As firm proof the Waco metropolitan area is growing steadily and society is growing increasingly litigious, residents will get a chance to further contemplate Texas justice in action not only through creation of two local courts — a third county court-at-law and a sixth district court — but also through the jurists who will steer them from the very outset. Atop that, the Waco-based 10th Court of Appeals overseeing 18 counties has lost a third of its three-judge panel with last month’s resignation of Justice John Neill. This means McLennan County Commissioners will pick a judge for the new county court-at-law, while Texas Gov. Greg Abbott will tap a successor for Neill and a judge for the new 474th State District Court.

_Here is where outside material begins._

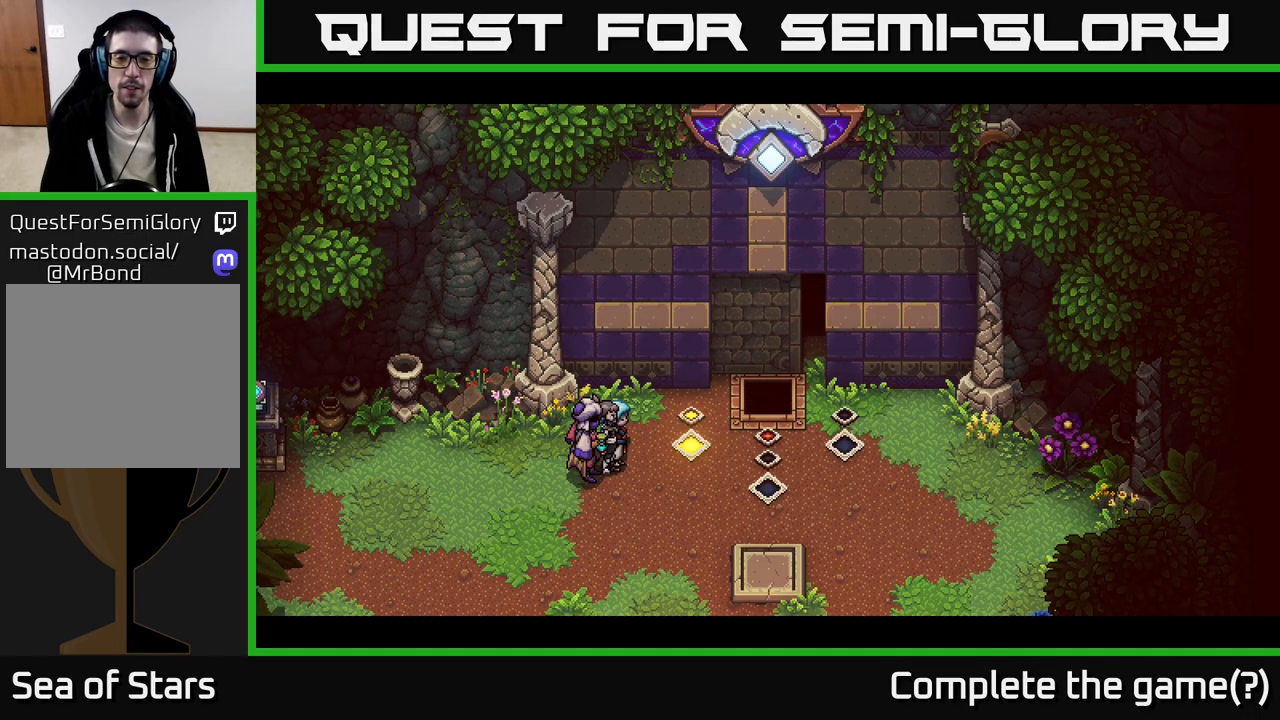
{"buttons": [], "left_stick": "center", "right_stick": "center", "events": []}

At times the state and federal judiciaries seem to constitute the only branch of government that shows any sense of propriety and decorum about its duties, including equal and fair application of the law. Let’s hope commissioners and the governor choose wisely with an eye to our societal benefit under the rule of law as well as their own reputations. The worst decisions would involve selection of jurists whose pursuits of overtly partisan aims would naturally raise questions about their ability to get beyond biases. Even now, it’s unsettling to see district and court-at-law judges at political meetings where the rhetoric can veer into the realm of the radicalized and the so-called warmup humor shames all assembled.

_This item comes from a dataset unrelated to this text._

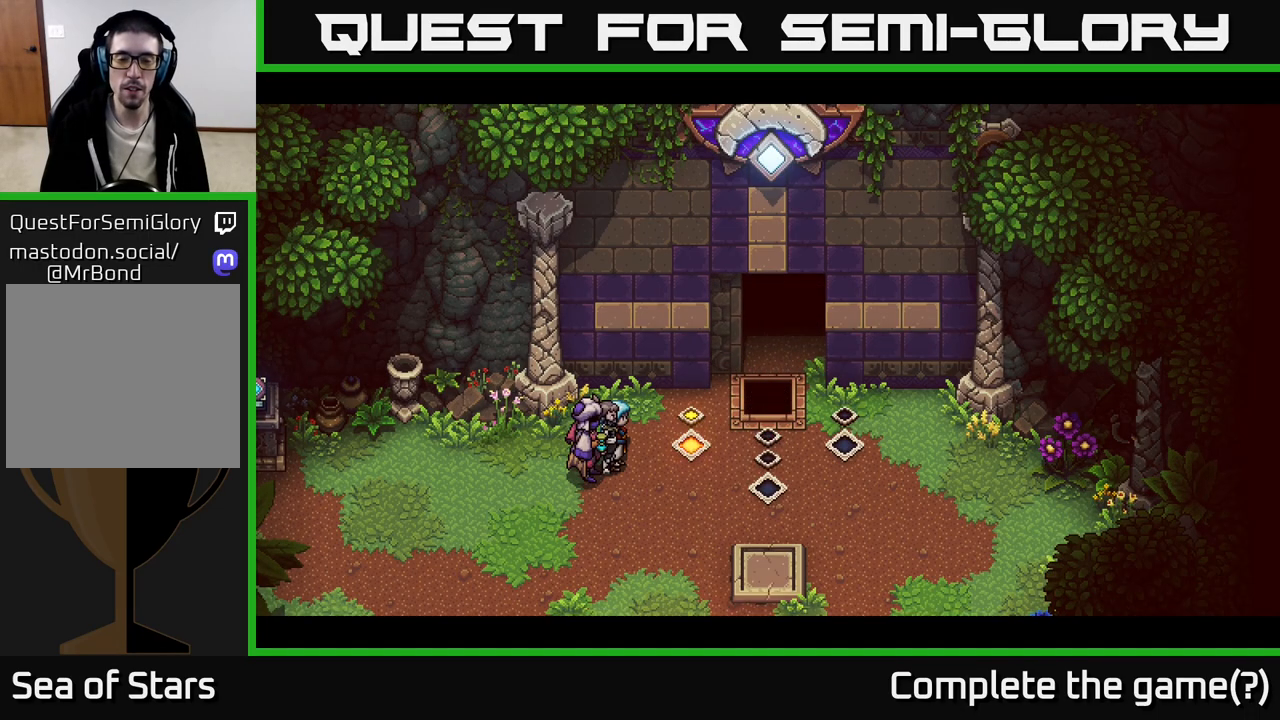
{"buttons": [], "left_stick": "center", "right_stick": "center", "events": []}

Yes, judges running for county, district and state courts in Texas ordinarily run as Republicans or Democrats, even though judicial standards frown upon jurists who display the partisanship many must nonetheless embrace briefly to win their jobs. Worse, as the Trib editorial board discovered back when regularly interviewing judicial candidates, many balk at discussing even broadly controversial issues they might one day face. Some are allergic to explaining too fully decisions on which they’ve already ruled (which in any case can be gleaned from reading their written opinions). In the final analysis, this often leaves only their legal experience and party label to define them to voters.
During a Texas Commission on Judicial Selection meeting last year, former Texas Supreme Court chief justice Wallace Jefferson, descendant of former slave Shedrick Willis who after the Civil War served on the Waco City Council, lamented that capable judicial candidates in recent times have lost elections “because during that election they had the wrong political party attached to their name or because often in a primary they had the wrong name — it was confusing or ethnic-sounding — and people have a difficult time winning elections under those circumstances.” Some lost, he said, because “they were unable to raise the kind of money you need to raise to be competitive in a judicial election.”
At Baylor Law School seminars and forums we’ve attended, faculty members and legal experts stress such qualities as legal competence, insightful knowledge of the law and U.S. Constitution and, finally, professional and personal integrity. Let’s hope that county commissioners as well as the governor — the latter, after all, a former district judge and state supreme court justice — can articulate rationale in their selections for this slate of judges. They should remember that those jurists who demonstrate the highest judicial scruples and discretion will bring honor not only to our battered system of justice but those public servants who chose them above all others for the job.